Thursday, January 24, 2008

A commuter asks, “So, do I wait, or do I walk?”

As a Londoner and a non-driver, the much vexed question, “ How long do I wait for the bus?” is one that occupies much of my commuting time (far too much, for those of you who are interested). Once you start waiting, you feel obliged to wait just those extra five minutes, in the almost certain knowledge that, if you don’t, the bus will arrive just as you reach the point of no return.

It was, therefore, with a degree of fascination that I read news of research by Scott Kominers, a mathematician at Harvard University, indicating that, in the absence of information, the lazy option is, statistically, the best one.

§ Records
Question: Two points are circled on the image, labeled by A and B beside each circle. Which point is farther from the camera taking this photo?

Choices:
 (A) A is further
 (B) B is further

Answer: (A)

---

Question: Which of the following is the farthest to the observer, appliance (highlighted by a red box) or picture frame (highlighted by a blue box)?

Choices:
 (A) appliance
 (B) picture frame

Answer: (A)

--

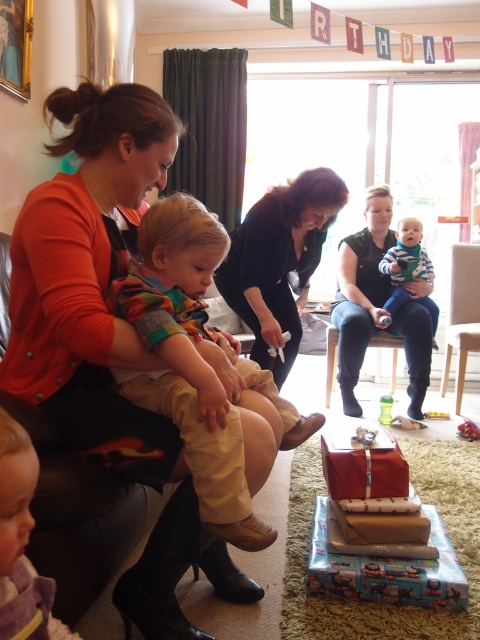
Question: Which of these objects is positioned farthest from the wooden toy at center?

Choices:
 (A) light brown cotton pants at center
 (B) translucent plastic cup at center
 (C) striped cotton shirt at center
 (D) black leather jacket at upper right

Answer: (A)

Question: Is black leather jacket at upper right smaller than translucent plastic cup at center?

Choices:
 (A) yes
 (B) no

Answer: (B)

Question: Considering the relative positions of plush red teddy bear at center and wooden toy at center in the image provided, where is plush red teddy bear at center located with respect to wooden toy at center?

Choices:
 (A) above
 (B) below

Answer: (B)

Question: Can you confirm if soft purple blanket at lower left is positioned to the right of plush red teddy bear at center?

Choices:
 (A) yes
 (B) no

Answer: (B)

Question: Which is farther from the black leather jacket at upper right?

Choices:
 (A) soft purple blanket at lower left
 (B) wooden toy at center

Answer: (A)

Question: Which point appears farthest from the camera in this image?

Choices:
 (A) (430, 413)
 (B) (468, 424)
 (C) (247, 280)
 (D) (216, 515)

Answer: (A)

§ Instruction 1
In the commuting passage, which university is Scott Kominers said to be at?
§ Instruction 2
Repeat the commuting passage word for word, starting with "As a Londoner" and going on through "the best one.".
The data has no connection to the commuting passage.

§ Task output 1
Harvard University.

§ Task output 2
As a Londoner and a non-driver, the much vexed question, “ How long do I wait for the bus?” is one that occupies much of my commuting time (far too much, for those of you who are interested). Once you start waiting, you feel obliged to wait just those extra five minutes, in the almost certain knowledge that, if you don’t, the bus will arrive just as you reach the point of no return.

It was, therefore, with a degree of fascination that I read news of research by Scott Kominers, a mathematician at Harvard University, indicating that, in the absence of information, the lazy option is, statistically, the best one.